VI. Whether the circuit court erred by denying ARMC’s motion to dismiss based on the statute of limitations.

¶ 77. ARMC claims the circuit court erred by denying its Rule 12(b)(6) motion to dismiss because the Plaintiffs’ claims against it are barred by the three-year statute of limitations. I disagree. I would find that the Plaintiffs’ claims against ARMC were not barred by the statute of limitations.

¶ 78. The collapse occurred on November 17, 2008, and it is undisputed that the applicable statute of limitations is three years. On January 26, 2011, the court held a hearing on Yates Construction’s motion to stay the proceedings. On February 11, 2011, the circuit court entered an order staying the proceedings pending the resolution of the declaratory-judgment action in the United States District Court for the Southern District of Mississippi. The circuit court’s order provided that the statute of limitations was “hereby tolled from January 26, 2011[,] until this Court lifts the subject stay pursuant to Mississippi Code Annotated section 15-1-57 (Rev. 2012).” The circuit court ordered that “the parties shall obtain a hearing date before [the circuit court] where the Plaintiffs will be allowed to apply to the Court to lift the stay.” The circuit court also ordered that “[t]he tolling of the statute of limitations during this time shall continue *1057until [the circuit court] lifts the stay and allows Plaintiff to prosecute their actions herein.” On September 6, 2011, the circuit court lifted the stay.

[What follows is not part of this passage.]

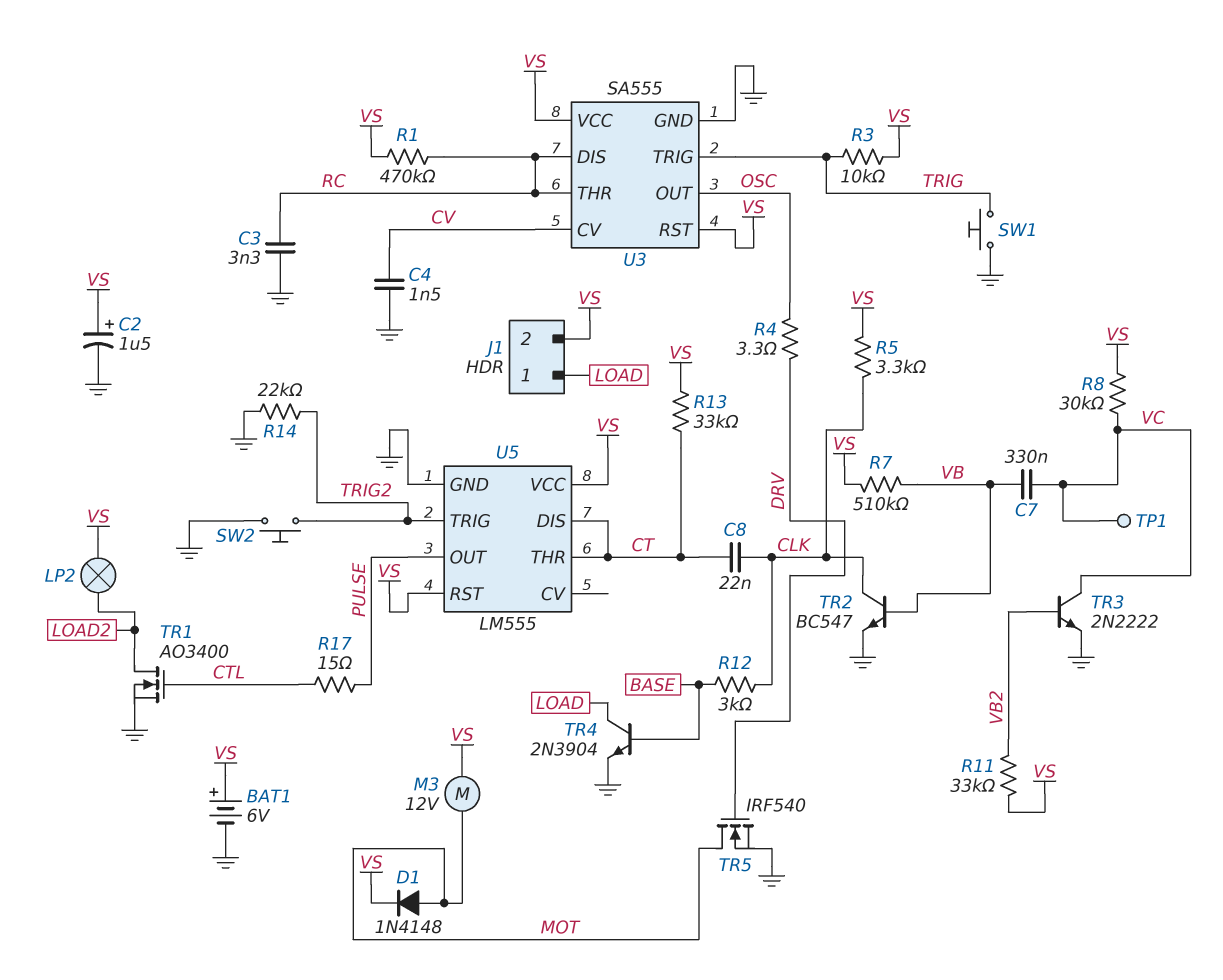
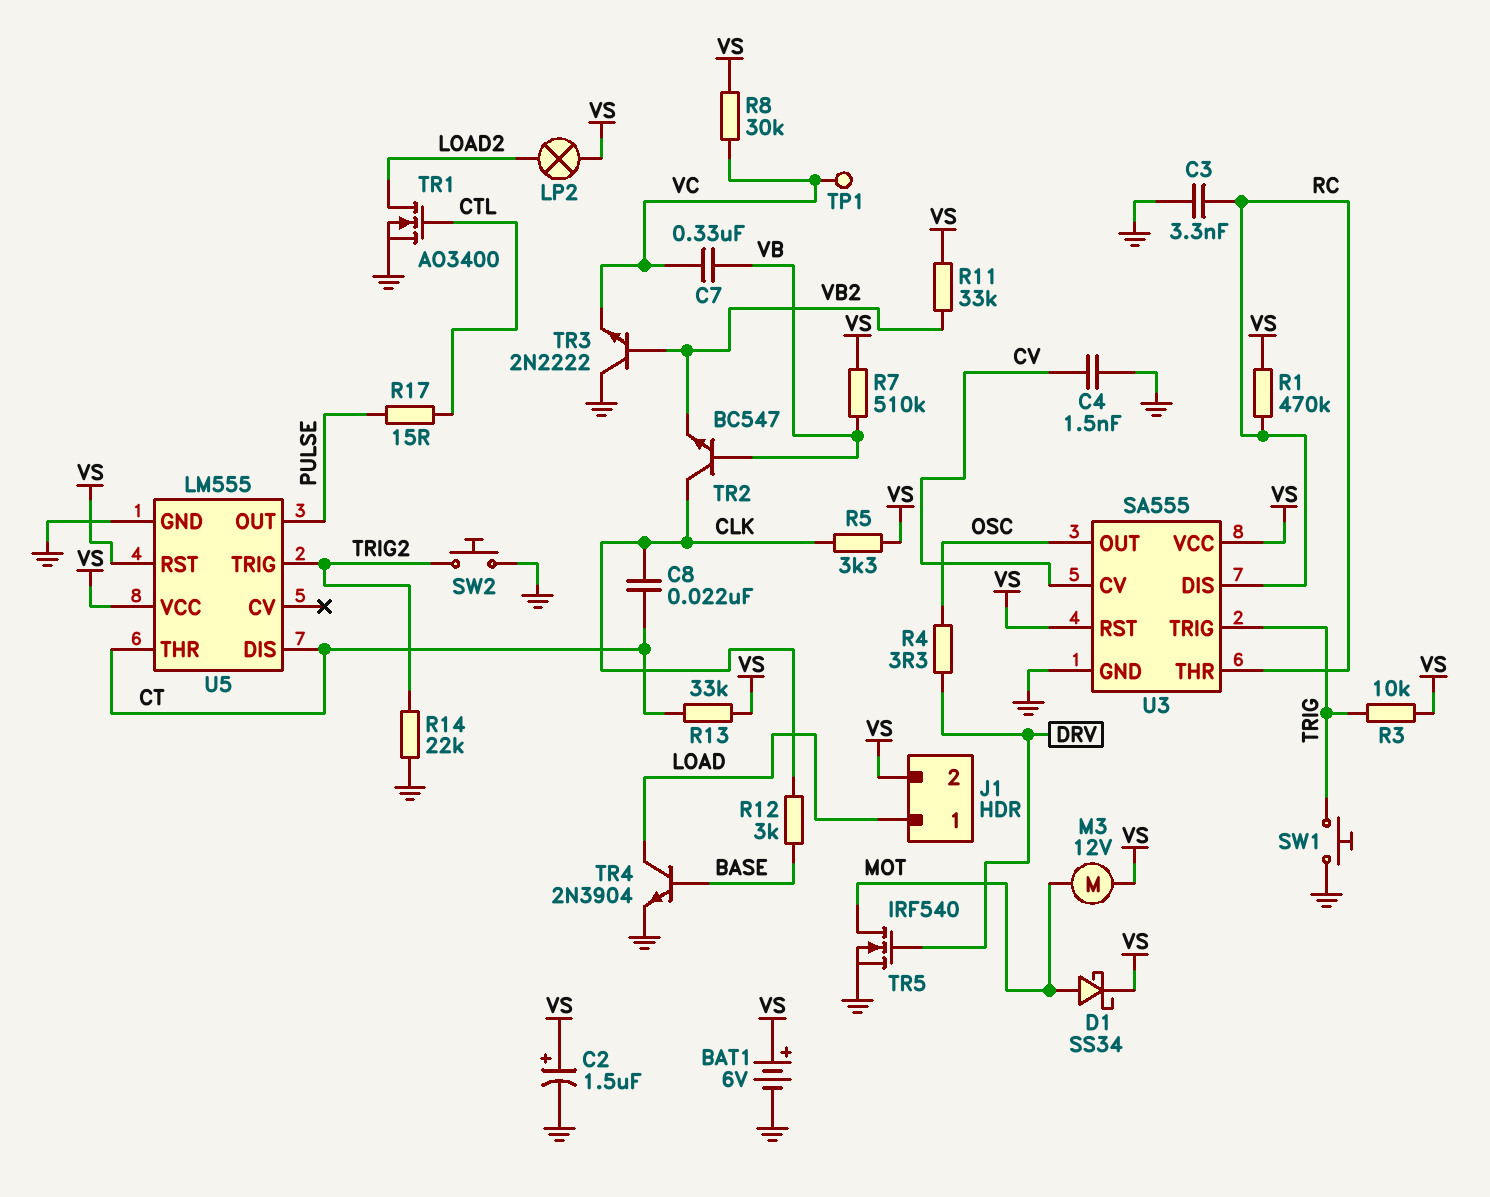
D1: diode 1N4148 (A MOT, K VS) -> schottky SS34 (A MOT, K VS)
TR2: NPN BC547 (B VB, C CLK, E GND) -> NPN BC547 (B VB, C CLK, E VB2)
TR3: NPN 2N2222 (B VB2, C VC, E GND) -> NPN 2N2222 (B VB2, C GND, E VC)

Mississippi Code Annotated section 15-1-57 provides:

Where any person shall be prohibited by law, or restrained or enjoined by order, decree, or process of any court in this state from commencing or prosecuting any action or remedy, the time during which such person shall be so prohibited, enjoined or restrained, shall not be computed as any part of the period of time limited by this chapter from the commencement of such action.

¶79. Thus, the statute of limitations was tolled from January 26, 2011, until September 16, 2011, because the Plaintiffs’ ability to prosecute their claims was restrained. Under section 15-1-57, the 233 days that the proceedings were stayed cannot be computed as part of the running of the statute of limitations. Therefore, the Plaintiffs’ second amended complaint adding ARMC on June 8, 2012, was not time-barred. Moreover, ARMC was actively involved in this litigation as evidenced by its participation in the hearings contained in the record before it was added as a defendant. Finding no error, I would affirm the circuit court’s denial of ARMC’s motion to dismiss.

¶ 80. For the reasons stated in my dissent, I would reverse the summary judgment granted in favor of Yates Engineering, ARMC, and Foil Wyatt. I would also reverse the summary judgment granted against Medina. I would affirm the circuit court’s denial of the motion to dismiss against Robertson. I would also affirm the circuit court’s denial of ARMC’s motion to dismiss. Accordingly, I would remand this case for a trial on the merits.